Just three words will do – stonking unforgettable tunes! But more than that – the long-awaited second album, Fracture, from Mercury Prize and MOBO nominated Roller Trio was worth the wait and the band can be rightly very proud of it. The album is beautifully structured, with early tracks sounding like Roller Trio of old (cracking good tunes, lightning riffs, snappy changes of tempo, crashes and growls, that unmistakable warm sound) moving on to some more abstract pieces which have a serenity of mood and togetherness at their core that is very beautiful. The ghostly and menacing Low Tide is surely destined to be expanded into a movie soundtrack? They can slow it right down as in the pulsating, shimmering Tracer where the space allows you to savour each instrument and sound effect.
Play this album loud! And see them live, like Portico before them, they are made for large venues – we probably won’t ever again see Saturn V rocket take-offs for the moon – but Roller Trio are the next best thing for sending a shiver down your spine!
Mary James 12 January 2015
Twice I have come out of Roller Trio gigs and each time felt weightless, my brain fizzing with the tunes and the energy transmitted from the band to us. The Leeds-based trio who studied jazz at Leeds College of Music because they thought it was “the easiest option” (presumably discovering that it was not?) are winners of many awards and plaudits. Most recently, their saxophonist James Mainwaring received a Musician’s Benevolent Fund award in their Emerging Excellence Award series.
Emerging? That sounds like a butterfly struggling out of a chrysalis. No, James Mainwaring is the real thing, there is nothing delicate about this fledgling. Seeing him on stage, I immediately thought of Michael Brecker and more recently, of Marius Neset, that nagging feeling that there was more than one saxophone on stage when I could see there was only one. The electronics are subtle, just a little bit of distortion like static. Roller Trio combine extraordinary technical skills with a great sense of fun, they like being entertaining (a bit like World Service Project who impart a similar sense of enjoying themselves and all the more so for us being there too). Roller Trio are proof that insanely memorable tunes are not the result of dumbing down.
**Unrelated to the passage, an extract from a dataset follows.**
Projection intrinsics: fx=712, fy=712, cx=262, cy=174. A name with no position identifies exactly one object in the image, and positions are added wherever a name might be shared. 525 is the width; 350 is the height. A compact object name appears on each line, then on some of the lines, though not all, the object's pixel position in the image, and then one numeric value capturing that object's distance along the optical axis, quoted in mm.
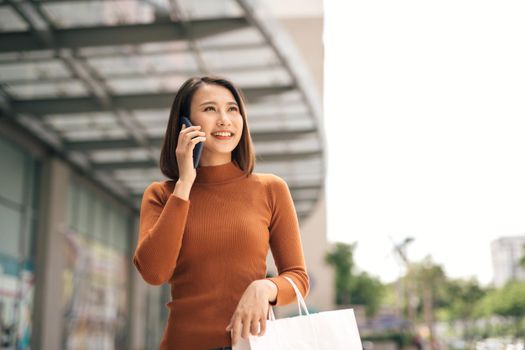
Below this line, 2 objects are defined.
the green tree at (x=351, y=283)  61719
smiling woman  1974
But thinking about the metamorphosis of the caterpillar into a butterfly is perhaps an appropriate analogy – there is a sense that a struggle is going on. The sax tries to break free from the clutches of the guitar and the drums. Sometimes it shrieks, brays and roars. It is granted its freedom in the pastoral ROR’. This is my favourite track. It starts with an Eastern feel, the guitar like a sitar, the sax bubbles like a stream, the guitar picks out a Tales of the Riverbank melody (see this video for the reference), the drums tick and purr gently, then the stage is set for the most sublime melody on sax. If you only heard this track you might wonder why they are called visceral, gutsy, loud. They are all those things of course. But that is the metamorphosis – from gritty and urban to this beautiful tranquil track with just a hint of something to trouble the surface like the buzzing of a wasp on a summer’s day.
Roller Trio have recorded their second album (digitally stored in a folder endearingly named Doris by their engineer) and are touring with Go Go Penguin in October 2013. See them if you can, they are truly wonderful.